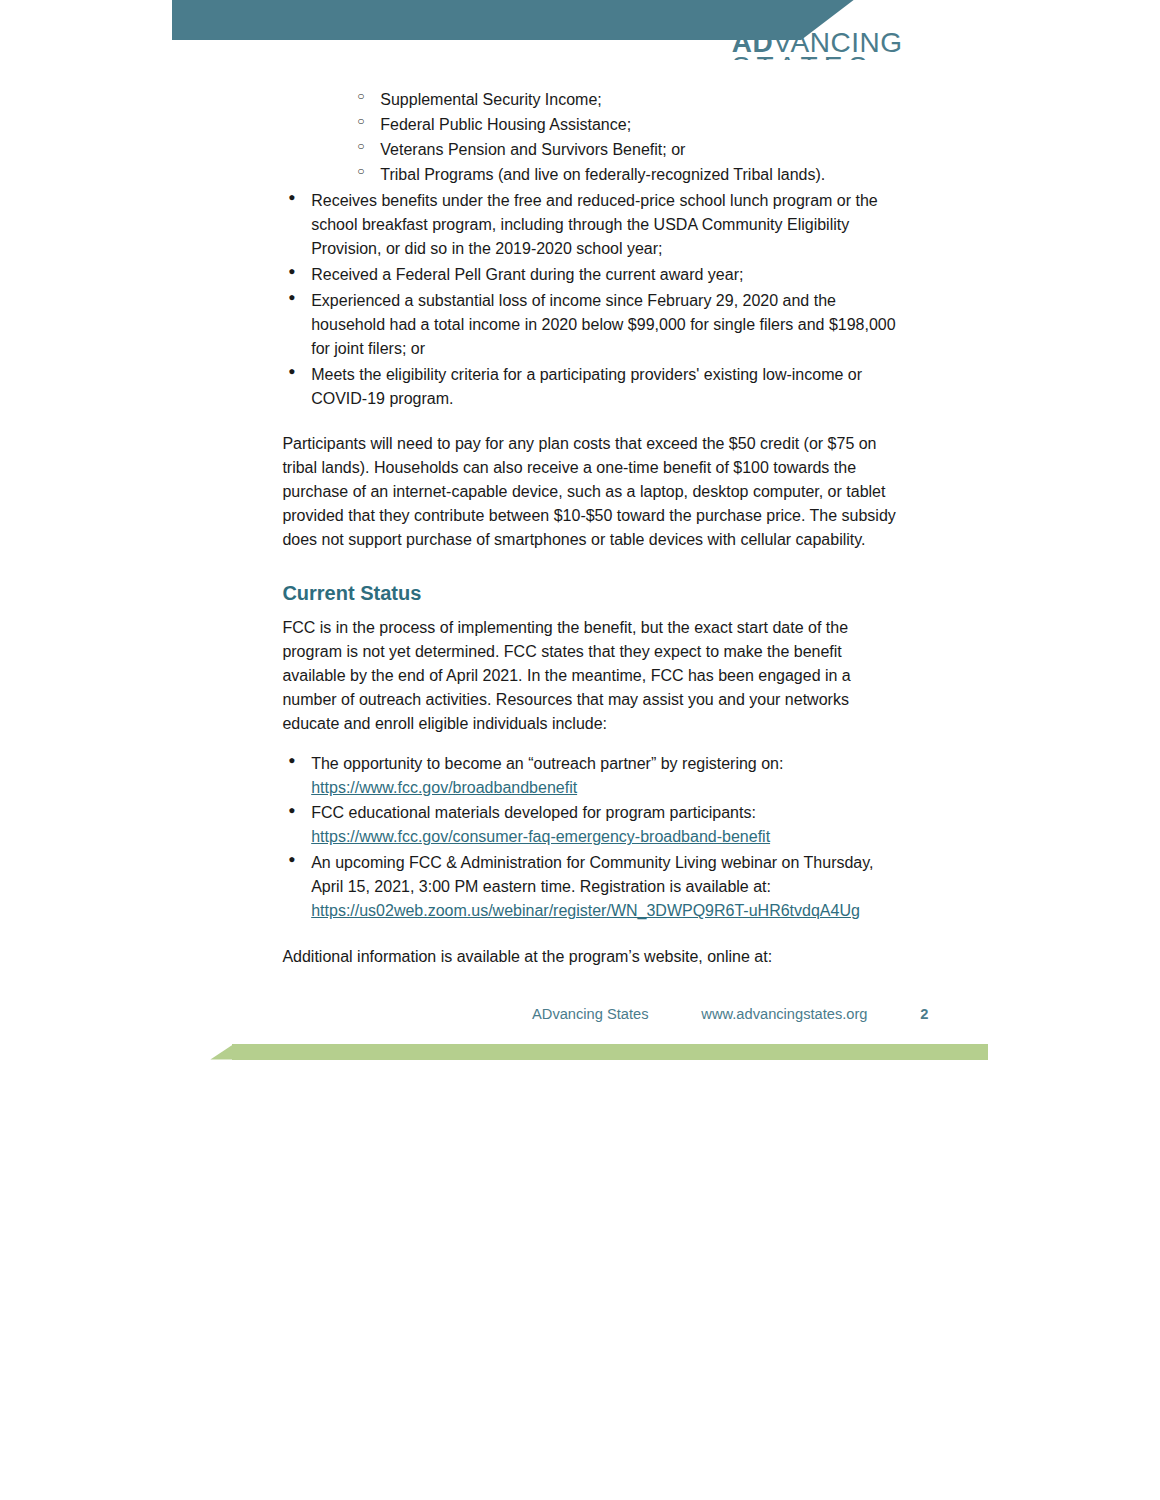ADVANCING STATES
Supplemental Security Income;
Federal Public Housing Assistance;
Veterans Pension and Survivors Benefit; or
Tribal Programs (and live on federally-recognized Tribal lands).
Receives benefits under the free and reduced-price school lunch program or the school breakfast program, including through the USDA Community Eligibility Provision, or did so in the 2019-2020 school year;
Received a Federal Pell Grant during the current award year;
Experienced a substantial loss of income since February 29, 2020 and the household had a total income in 2020 below $99,000 for single filers and $198,000 for joint filers; or
Meets the eligibility criteria for a participating providers' existing low-income or COVID-19 program.
Participants will need to pay for any plan costs that exceed the $50 credit (or $75 on tribal lands). Households can also receive a one-time benefit of $100 towards the purchase of an internet-capable device, such as a laptop, desktop computer, or tablet provided that they contribute between $10-$50 toward the purchase price. The subsidy does not support purchase of smartphones or table devices with cellular capability.
Current Status
FCC is in the process of implementing the benefit, but the exact start date of the program is not yet determined. FCC states that they expect to make the benefit available by the end of April 2021. In the meantime, FCC has been engaged in a number of outreach activities. Resources that may assist you and your networks educate and enroll eligible individuals include:
The opportunity to become an “outreach partner” by registering on: https://www.fcc.gov/broadbandbenefit
FCC educational materials developed for program participants: https://www.fcc.gov/consumer-faq-emergency-broadband-benefit
An upcoming FCC & Administration for Community Living webinar on Thursday, April 15, 2021, 3:00 PM eastern time. Registration is available at: https://us02web.zoom.us/webinar/register/WN_3DWPQ9R6T-uHR6tvdqA4Ug
Additional information is available at the program’s website, online at:
ADvancing States www.advancingstates.org 2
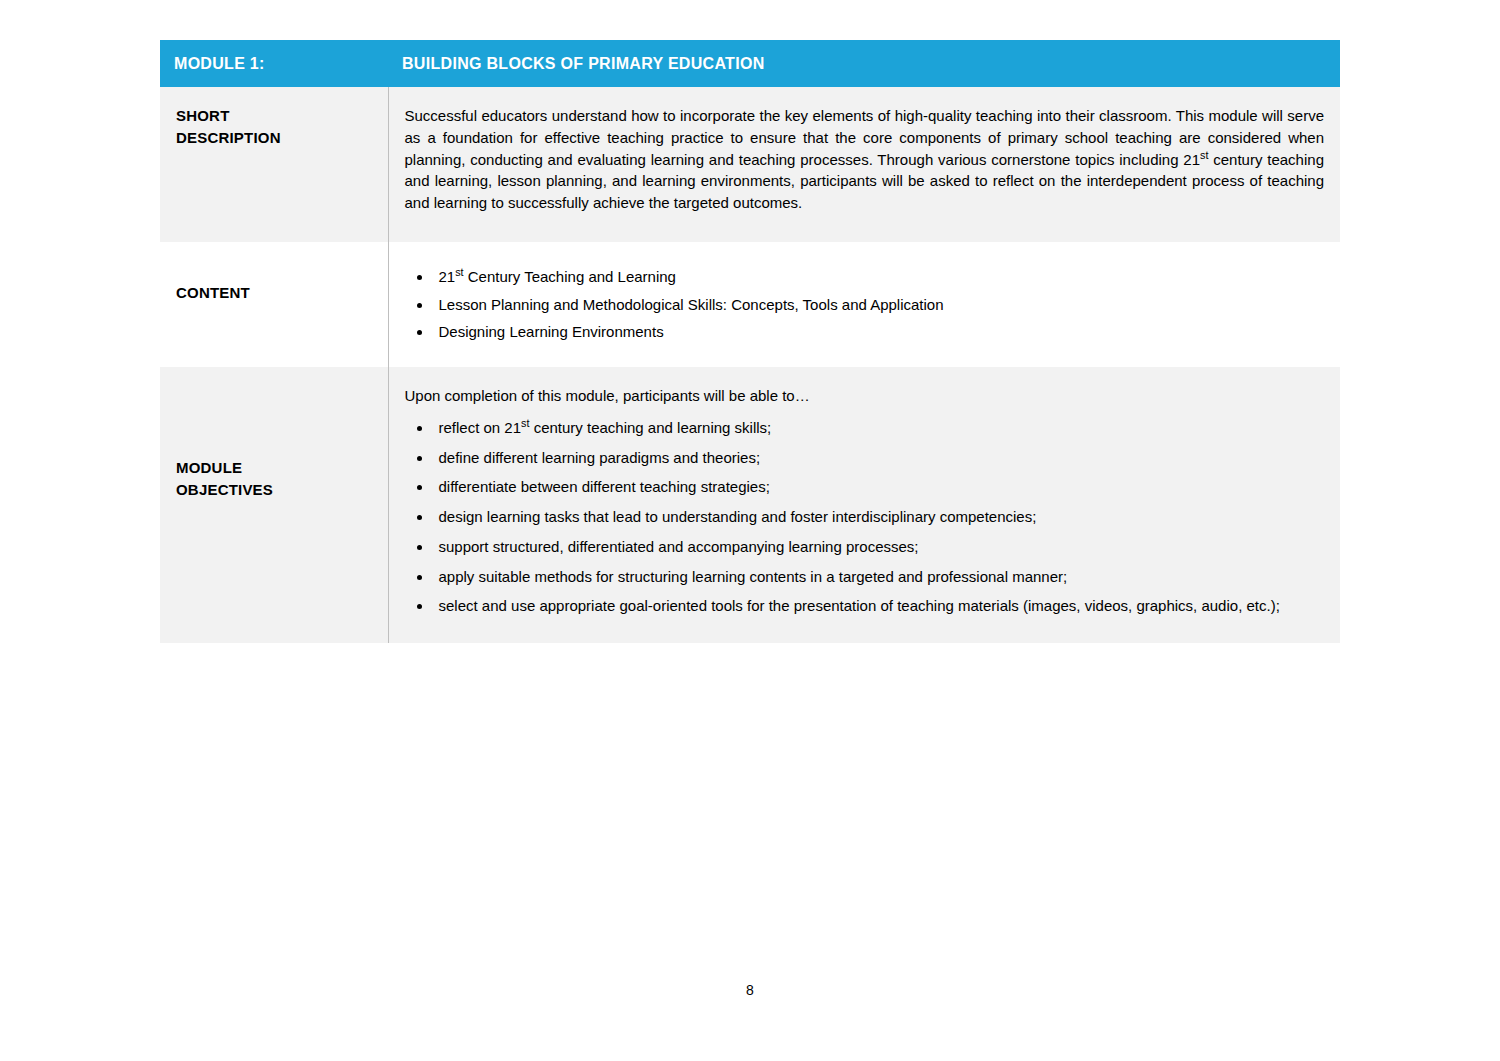| MODULE 1: | BUILDING BLOCKS OF PRIMARY EDUCATION |
| --- | --- |
| SHORT DESCRIPTION | Successful educators understand how to incorporate the key elements of high-quality teaching into their classroom. This module will serve as a foundation for effective teaching practice to ensure that the core components of primary school teaching are considered when planning, conducting and evaluating learning and teaching processes. Through various cornerstone topics including 21 st century teaching and learning, lesson planning, and learning environments, participants will be asked to reflect on the interdependent process of teaching and learning to successfully achieve the targeted outcomes. |
| CONTENT | 21 st Century Teaching and Learning Lesson Planning and Methodological Skills: Concepts, Tools and Application Designing Learning Environments |
| MODULE OBJECTIVES | Upon completion of this module, participants will be able to… reflect on 21 st century teaching and learning skills; define different learning paradigms and theories; differentiate between different teaching strategies; design learning tasks that lead to understanding and foster interdisciplinary competencies; support structured, differentiated and accompanying learning processes; apply suitable methods for structuring learning contents in a targeted and professional manner; select and use appropriate goal-oriented tools for the presentation of teaching materials (images, videos, graphics, audio, etc.); |
8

··········

PROBLEM REQUIREMENTS: Every line in the data above that contains the word "year" should be copied.

TASK SOLUTION:
Receives benefits under the free and reduced-price school lunch program or the school breakfast program, including through the USDA Community Eligibility Provision, or did so in the 2019-2020 school year;
Received a Federal Pell Grant during the current award year;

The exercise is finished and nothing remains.